Oh, yes; I know what you are going to object, and I grant it at once: the influence of the Tropics is by no means an ascetic one. They, tend rather to encourage a certain genial and friendly tolerance of all possible human forms of societyeven the lowest. They are essentially democratic, not to say socialistic and revolutionary in tone. By bringing us all down to the underlying verities of life, apart from its conventions, they beget perhaps a somewhat hasty impatience of Court dress and the Lord Chamberlain's regulations. But, per contra, they teach us to feel that every man, whether black, brown, or white, is very human, and every woman and child, if possible, even a trifle more so. Wicked as it all is, there is yet in tropical political economy more of the Gospel according to St. John, and less of Adam Smith, Ricardo, and Malthus, than in any orthodox political economy prescribed by examiners for the University of London. It is something to see a world where ceaseless toil is not the necessary and inevitable lot of all who don't pay income tax on a thousand a year, even if Board schools are unknown and quadratic equations a vanishing quantity. It is something to see a stick of sugar-cane protruding from the mouth of every child, and oranges retailed at twelve for a ha'penny.
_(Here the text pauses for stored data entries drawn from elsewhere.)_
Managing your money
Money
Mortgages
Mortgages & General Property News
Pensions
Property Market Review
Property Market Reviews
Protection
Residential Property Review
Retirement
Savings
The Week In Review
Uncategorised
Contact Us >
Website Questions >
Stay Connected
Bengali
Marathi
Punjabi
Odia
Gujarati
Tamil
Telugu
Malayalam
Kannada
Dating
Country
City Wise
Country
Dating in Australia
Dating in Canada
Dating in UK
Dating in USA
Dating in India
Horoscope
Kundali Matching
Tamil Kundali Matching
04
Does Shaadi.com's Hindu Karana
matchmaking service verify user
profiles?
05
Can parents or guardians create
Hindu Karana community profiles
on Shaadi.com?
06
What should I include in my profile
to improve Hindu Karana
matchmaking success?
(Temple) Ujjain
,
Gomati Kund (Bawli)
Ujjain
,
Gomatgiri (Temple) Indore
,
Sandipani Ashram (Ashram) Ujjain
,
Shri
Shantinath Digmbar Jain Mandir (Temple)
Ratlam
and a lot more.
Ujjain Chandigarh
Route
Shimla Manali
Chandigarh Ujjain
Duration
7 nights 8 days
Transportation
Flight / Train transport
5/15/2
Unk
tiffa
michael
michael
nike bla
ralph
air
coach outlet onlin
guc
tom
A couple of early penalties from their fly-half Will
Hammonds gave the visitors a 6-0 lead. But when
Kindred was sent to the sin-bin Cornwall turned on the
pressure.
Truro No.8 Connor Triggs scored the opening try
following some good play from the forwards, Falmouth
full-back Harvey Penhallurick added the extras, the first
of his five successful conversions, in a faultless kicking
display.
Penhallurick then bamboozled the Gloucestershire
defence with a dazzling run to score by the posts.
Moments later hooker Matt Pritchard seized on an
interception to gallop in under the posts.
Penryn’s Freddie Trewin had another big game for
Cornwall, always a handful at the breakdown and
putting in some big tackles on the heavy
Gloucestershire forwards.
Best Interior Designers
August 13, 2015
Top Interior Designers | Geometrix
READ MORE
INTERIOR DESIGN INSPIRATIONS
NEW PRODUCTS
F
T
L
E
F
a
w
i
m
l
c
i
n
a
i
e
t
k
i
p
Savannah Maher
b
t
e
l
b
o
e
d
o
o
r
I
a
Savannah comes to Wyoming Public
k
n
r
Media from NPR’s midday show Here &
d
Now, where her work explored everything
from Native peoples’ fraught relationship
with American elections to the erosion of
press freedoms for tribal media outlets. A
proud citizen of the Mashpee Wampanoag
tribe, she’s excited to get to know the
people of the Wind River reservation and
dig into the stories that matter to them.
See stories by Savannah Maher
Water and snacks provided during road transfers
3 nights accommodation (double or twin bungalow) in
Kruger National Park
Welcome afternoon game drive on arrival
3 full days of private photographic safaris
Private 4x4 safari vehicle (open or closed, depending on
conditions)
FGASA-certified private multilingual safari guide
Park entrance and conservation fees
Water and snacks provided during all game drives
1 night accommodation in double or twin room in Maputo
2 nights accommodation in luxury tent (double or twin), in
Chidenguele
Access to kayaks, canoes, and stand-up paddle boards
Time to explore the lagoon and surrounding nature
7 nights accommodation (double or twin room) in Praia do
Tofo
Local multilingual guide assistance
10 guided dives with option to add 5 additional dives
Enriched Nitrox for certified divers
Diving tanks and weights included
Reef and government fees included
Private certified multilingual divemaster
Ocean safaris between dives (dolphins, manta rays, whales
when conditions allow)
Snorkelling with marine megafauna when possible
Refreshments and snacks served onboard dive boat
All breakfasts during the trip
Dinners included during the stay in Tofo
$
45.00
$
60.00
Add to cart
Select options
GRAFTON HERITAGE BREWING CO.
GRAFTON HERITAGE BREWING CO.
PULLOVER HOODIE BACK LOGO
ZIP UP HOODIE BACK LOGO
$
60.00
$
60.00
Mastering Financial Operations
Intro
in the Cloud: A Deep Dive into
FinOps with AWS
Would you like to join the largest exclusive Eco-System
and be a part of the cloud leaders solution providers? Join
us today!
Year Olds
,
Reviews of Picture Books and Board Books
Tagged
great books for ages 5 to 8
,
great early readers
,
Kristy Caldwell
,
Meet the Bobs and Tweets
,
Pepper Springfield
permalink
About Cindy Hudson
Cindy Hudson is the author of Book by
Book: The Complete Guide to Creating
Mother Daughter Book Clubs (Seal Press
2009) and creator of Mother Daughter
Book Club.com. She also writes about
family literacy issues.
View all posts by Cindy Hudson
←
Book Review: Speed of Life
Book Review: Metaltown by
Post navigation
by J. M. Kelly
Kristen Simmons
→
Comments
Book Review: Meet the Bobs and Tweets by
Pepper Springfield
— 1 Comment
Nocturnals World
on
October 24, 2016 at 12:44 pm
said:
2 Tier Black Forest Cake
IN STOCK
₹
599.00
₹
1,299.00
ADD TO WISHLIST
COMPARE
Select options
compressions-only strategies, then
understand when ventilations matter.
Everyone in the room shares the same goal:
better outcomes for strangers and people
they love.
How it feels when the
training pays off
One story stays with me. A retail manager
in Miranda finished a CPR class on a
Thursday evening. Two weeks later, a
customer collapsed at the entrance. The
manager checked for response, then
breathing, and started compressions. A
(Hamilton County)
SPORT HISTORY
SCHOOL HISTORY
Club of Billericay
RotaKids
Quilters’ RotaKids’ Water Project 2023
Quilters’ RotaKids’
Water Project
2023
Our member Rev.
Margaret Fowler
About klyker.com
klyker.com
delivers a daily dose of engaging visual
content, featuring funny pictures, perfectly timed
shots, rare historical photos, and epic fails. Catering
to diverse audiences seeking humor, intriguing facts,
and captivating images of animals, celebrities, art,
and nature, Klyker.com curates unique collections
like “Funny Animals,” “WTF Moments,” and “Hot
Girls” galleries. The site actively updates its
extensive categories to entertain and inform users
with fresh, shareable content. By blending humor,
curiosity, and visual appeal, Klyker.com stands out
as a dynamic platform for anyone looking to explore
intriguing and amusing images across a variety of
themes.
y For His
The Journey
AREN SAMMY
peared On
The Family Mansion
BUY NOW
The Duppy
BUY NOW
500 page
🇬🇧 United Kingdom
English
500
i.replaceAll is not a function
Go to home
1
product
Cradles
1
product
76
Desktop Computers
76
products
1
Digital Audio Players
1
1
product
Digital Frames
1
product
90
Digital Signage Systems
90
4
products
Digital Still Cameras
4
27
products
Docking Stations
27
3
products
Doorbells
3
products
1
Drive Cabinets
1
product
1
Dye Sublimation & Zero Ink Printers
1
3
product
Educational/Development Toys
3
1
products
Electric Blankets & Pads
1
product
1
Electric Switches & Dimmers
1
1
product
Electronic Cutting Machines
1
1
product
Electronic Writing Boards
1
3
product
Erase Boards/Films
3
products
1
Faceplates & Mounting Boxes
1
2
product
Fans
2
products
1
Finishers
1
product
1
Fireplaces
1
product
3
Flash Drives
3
It is something to know how the vast majority of the human race still live and move and have their being, and to feel that after all their mode of life, though lacking in Greek iambics, wallpapers, and the Saturday Review, yet appeals in its own beach-comberish way to some of one's inmost and deepest yearnings. The hibiscus that flames before the wattled hut, the parrot that chatters from the green and golden mango-tree, the lithe, healthy figures of the children in the stream, are some compensation for the lack of London mud, London fog, and London illustrations of practical Christianity in the Isle of Dogs and the Bermondsey purlieus. I don't know whether I am knocking the last nail into the completed coffin of my own contention, but I believe every right-minded man returns from the Tropics a good deal more of a Communist than when he went there.